A large part of the cost increase was due to a fall in the New Zealand dollar, said Goff. Which doesn’t actually bear too close a scrutiny. The NZ dollar was sitting at US .46 cents when the Defence estimate of $400 - $500 million was released - substantially lower than today’s US .61cents.
What is true is that the New Zealand dollar rose from that point to a high of US .72 cents. And every business person in the country was bracing themselves for the consequences of an impending fall. Exporters were licking their lips at the prospect. Importers were securing their future contracts and then hedging against the certainty of a declining dollar. Which is exactly what our Defence wallahs should have done with the helicopter contract. Either they, or their political masters dropped the ball. And New Zealand taxpayers will be picking up the tab.
Appeal Court on Monday
The humble and hardworking Member for East Coast Bays has a date at the Court of Appeal on Monday. His mission: to overturn a ruling of High Court Justice Wild that National Party MPs may not have access to the Court file of the proceedings between the Whangamata Marina Society and the Minister of Conservation.
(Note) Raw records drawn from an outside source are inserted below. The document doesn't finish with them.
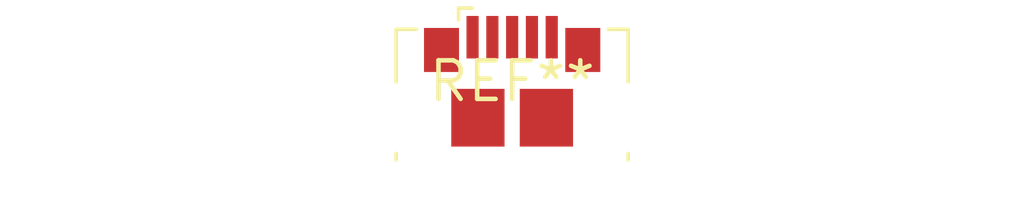
<source format=kicad_pcb>
(kicad_pcb (version 20240108) (generator pcbnew)

  (general
    (thickness 1.6)
  )

  (paper "A4")
  (layers
    (0 "F.Cu" signal)
    (31 "B.Cu" signal)
    (32 "B.Adhes" user "B.Adhesive")
    (33 "F.Adhes" user "F.Adhesive")
    (34 "B.Paste" user)
    (35 "F.Paste" user)
    (36 "B.SilkS" user "B.Silkscreen")
    (37 "F.SilkS" user "F.Silkscreen")
    (38 "B.Mask" user)
    (39 "F.Mask" user)
    (40 "Dwgs.User" user "User.Drawings")
    (41 "Cmts.User" user "User.Comments")
    (42 "Eco1.User" user "User.Eco1")
    (43 "Eco2.User" user "User.Eco2")
    (44 "Edge.Cuts" user)
    (45 "Margin" user)
    (46 "B.CrtYd" user "B.Courtyard")
    (47 "F.CrtYd" user "F.Courtyard")
    (48 "B.Fab" user)
    (49 "F.Fab" user)
    (50 "User.1" user)
    (51 "User.2" user)
    (52 "User.3" user)
    (53 "User.4" user)
    (54 "User.5" user)
    (55 "User.6" user)
    (56 "User.7" user)
    (57 "User.8" user)
    (58 "User.9" user)
  )

  (setup
    (pad_to_mask_clearance 0)
    (pcbplotparams
      (layerselection 0x00010fc_ffffffff)
      (plot_on_all_layers_selection 0x0000000_00000000)
      (disableapertmacros false)
      (usegerberextensions false)
      (usegerberattributes false)
      (usegerberadvancedattributes false)
      (creategerberjobfile false)
      (dashed_line_dash_ratio 12.000000)
      (dashed_line_gap_ratio 3.000000)
      (svgprecision 4)
      (plotframeref false)
      (viasonmask false)
      (mode 1)
      (useauxorigin false)
      (hpglpennumber 1)
      (hpglpenspeed 20)
      (hpglpendiameter 15.000000)
      (dxfpolygonmode false)
      (dxfimperialunits false)
      (dxfusepcbnewfont false)
      (psnegative false)
      (psa4output false)
      (plotreference false)
      (plotvalue false)
      (plotinvisibletext false)
      (sketchpadsonfab false)
      (subtractmaskfromsilk false)
      (outputformat 1)
      (mirror false)
      (drillshape 1)
      (scaleselection 1)
      (outputdirectory "")
    )
  )

  (net 0 "")

  (footprint "USB_Micro-B_GCT_USB3076-30-A" (layer "F.Cu") (at 0 0))

)

</source>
The Marina Society appears to be completely relaxed about said humble Member gaining access to the Court file and will not be contesting the appeal. Crown Law, however, will be appearing. The Attorney-General and the Minister of Conservation are backing Justice Wild’s decision, and Crown Law will be in Court on Monday arguing that the ban should stay.
At issue is the interpretation of High Court rule 66 (9). This rule states that those with a "genuine or proper interest" should be given access to the file. Justice Wild has decided that Radio New Zealand and the Dominion Post do have a genuine or proper interest in the proceedings. The humble Member for East Coast Bays, aka the National Party Spokesman on Conservation, according to Wild J does not - unless of course he hears about it on Radio NZ or reads about it in the newspaper. Confused? So are we. Let’s hope things get a little clearer after Monday.